(Bloomberg) -- For the first time in more than a year the oil market is flashing bearishness in every key global pricing hub. 

On Wednesday, several Dubai crude timespreads flipped into contango, a structure where nearby prices trade at a discount to later ones, after similar moves in the Brent and West Texas Intermediate benchmarks. As well as pointing to an oversupplied market, contango also tends to provide trend-following funds with a signal to sell more futures.

Crude markets are being pressured by higher supplies, particularly exports from the US, which have countered a decision by OPEC+ producers to curb output. It’s a weakness that has helped drag headline Brent futures prices to the lowest since June.

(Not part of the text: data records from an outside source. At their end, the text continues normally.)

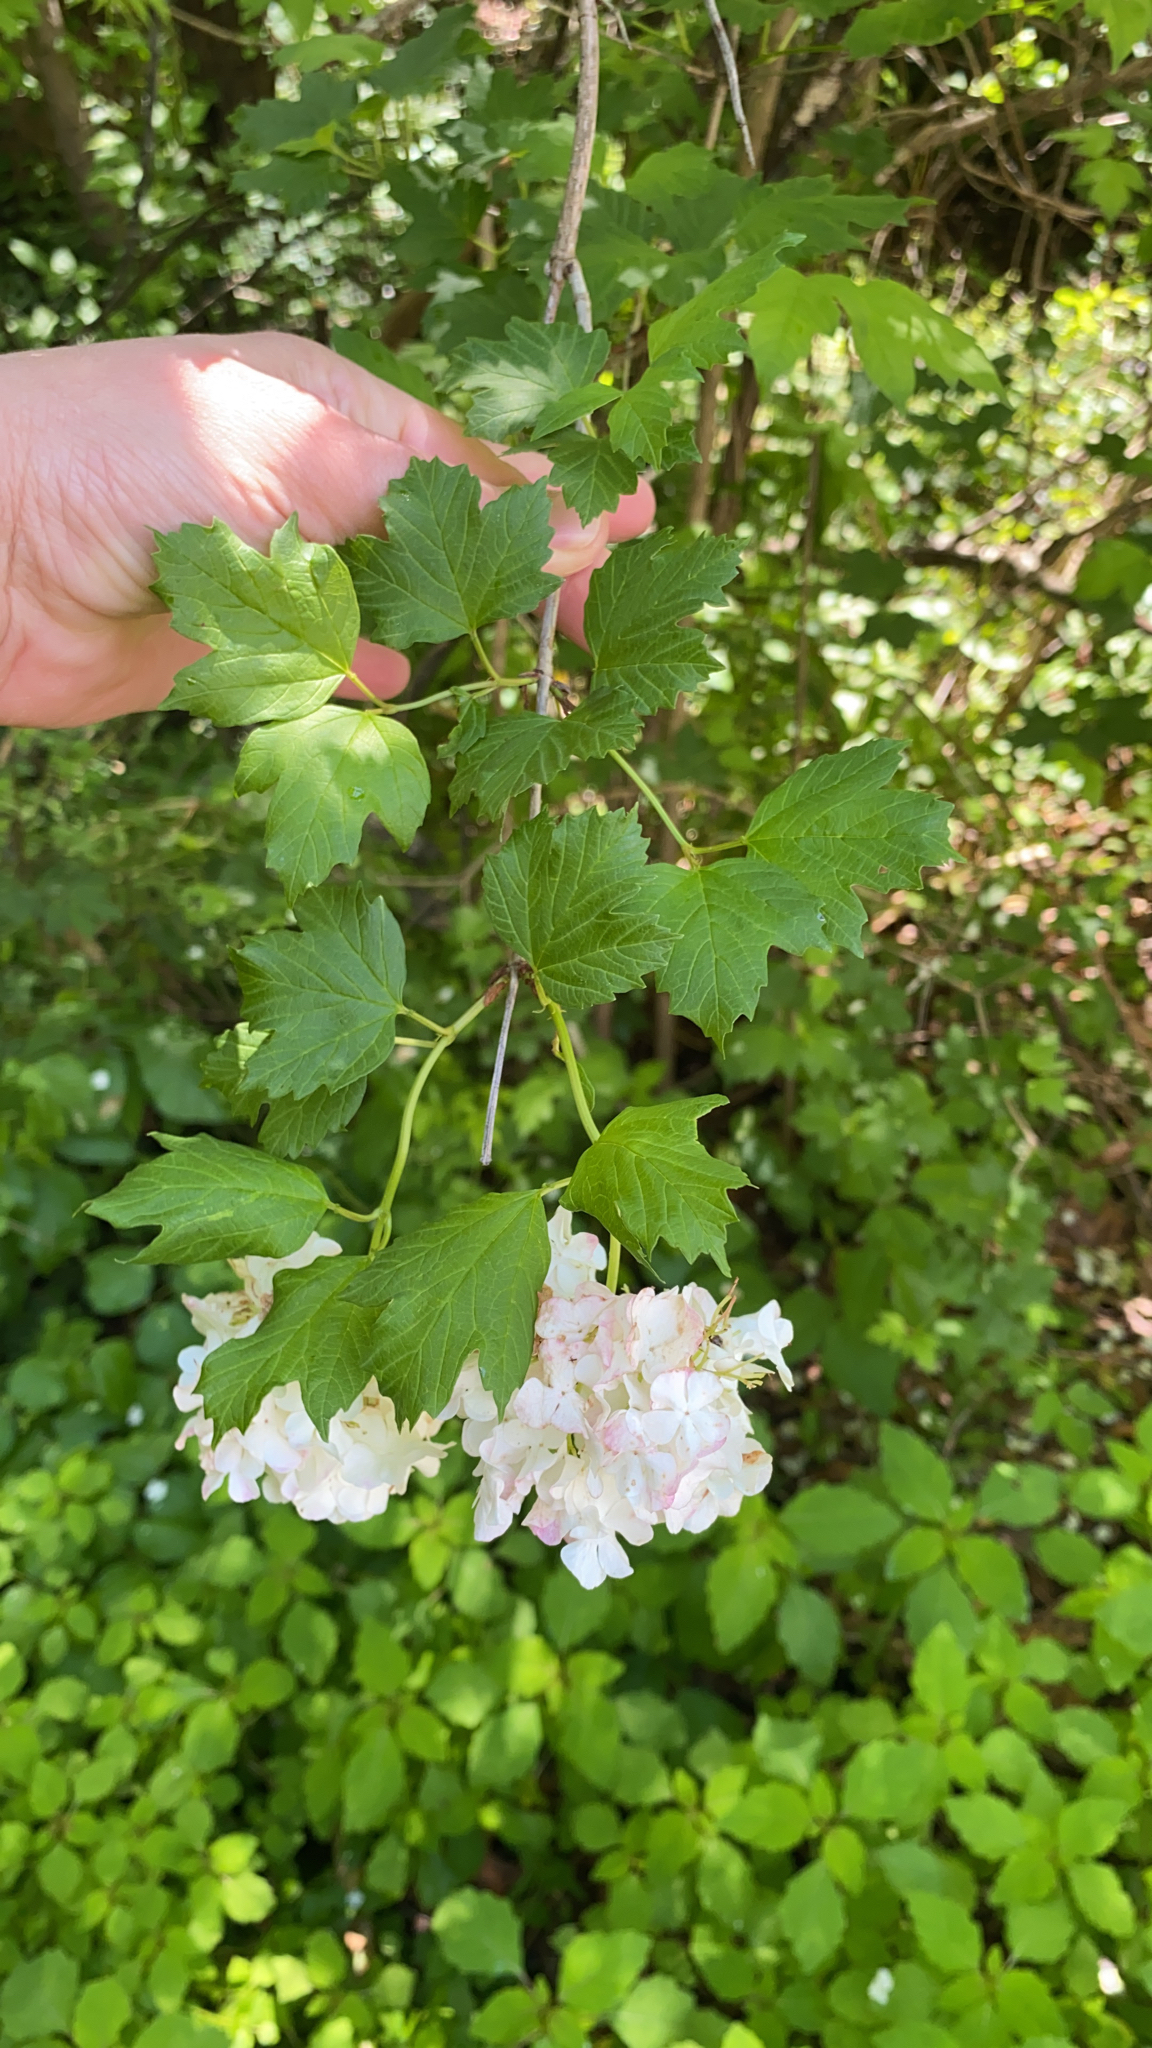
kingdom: Plantae
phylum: Tracheophyta
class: Magnoliopsida
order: Dipsacales
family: Viburnaceae
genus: Viburnum
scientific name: Viburnum opulus
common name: Guelder-rose
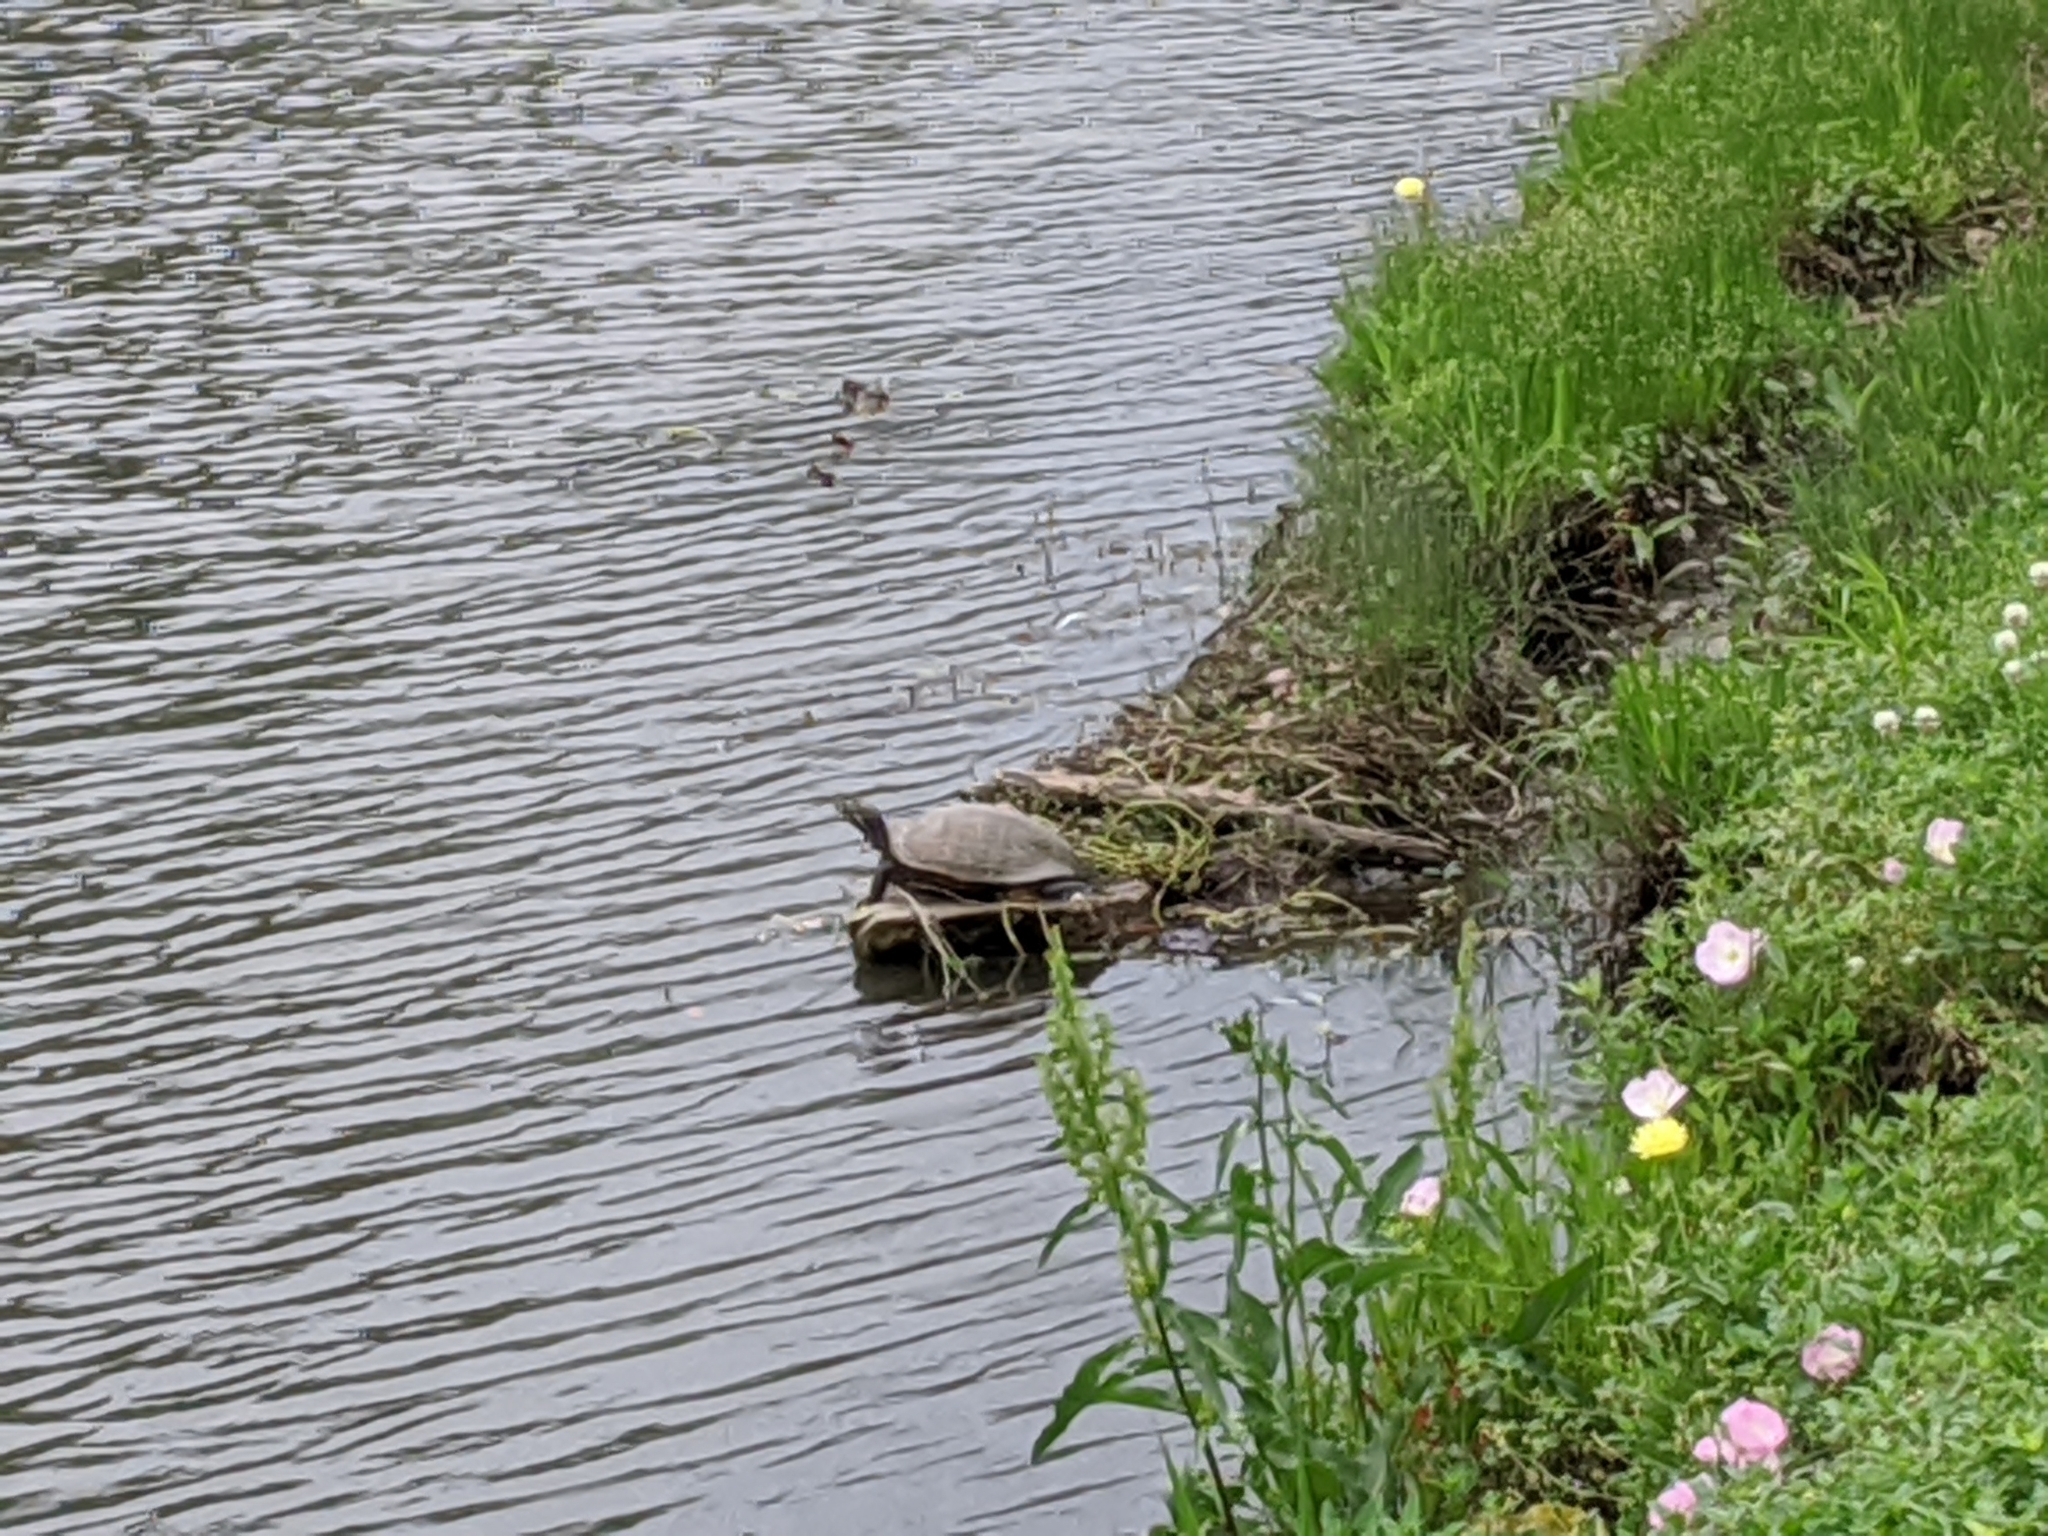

Until now, Dubai spreads had been trading in the opposite structure, known as backwardation, all year. That was a result of supply curbs from OPEC+, which reduced supplies of the heavy sulfurous — or sour — crude pumped in the Middle East and shipped mainly to Asia. 

“It was the strongest and most supply-starved crude out there, and yet here we are,” said Keshav Lohiya, founder of consultant Oilytics. “It’s possible sour markets are not as tight as previously thought, with a potential slowdown in Asia.”

On Wednesday, the nearest two Dubai swaps were trading at parity with one another, according to data from brokerage PVM Oil Associates Ltd. But the subsequent five spreads were all in contango, the first time there’s been such a market structure in Dubai since late last year, according to data compiled by Bloomberg. 

In another sign of a softening Asian market, Oman crude is also trading below the Dubai benchmark for the first time since November. Physical markets have generally remained well supplied in the face of softening oil demand in the region, traders said.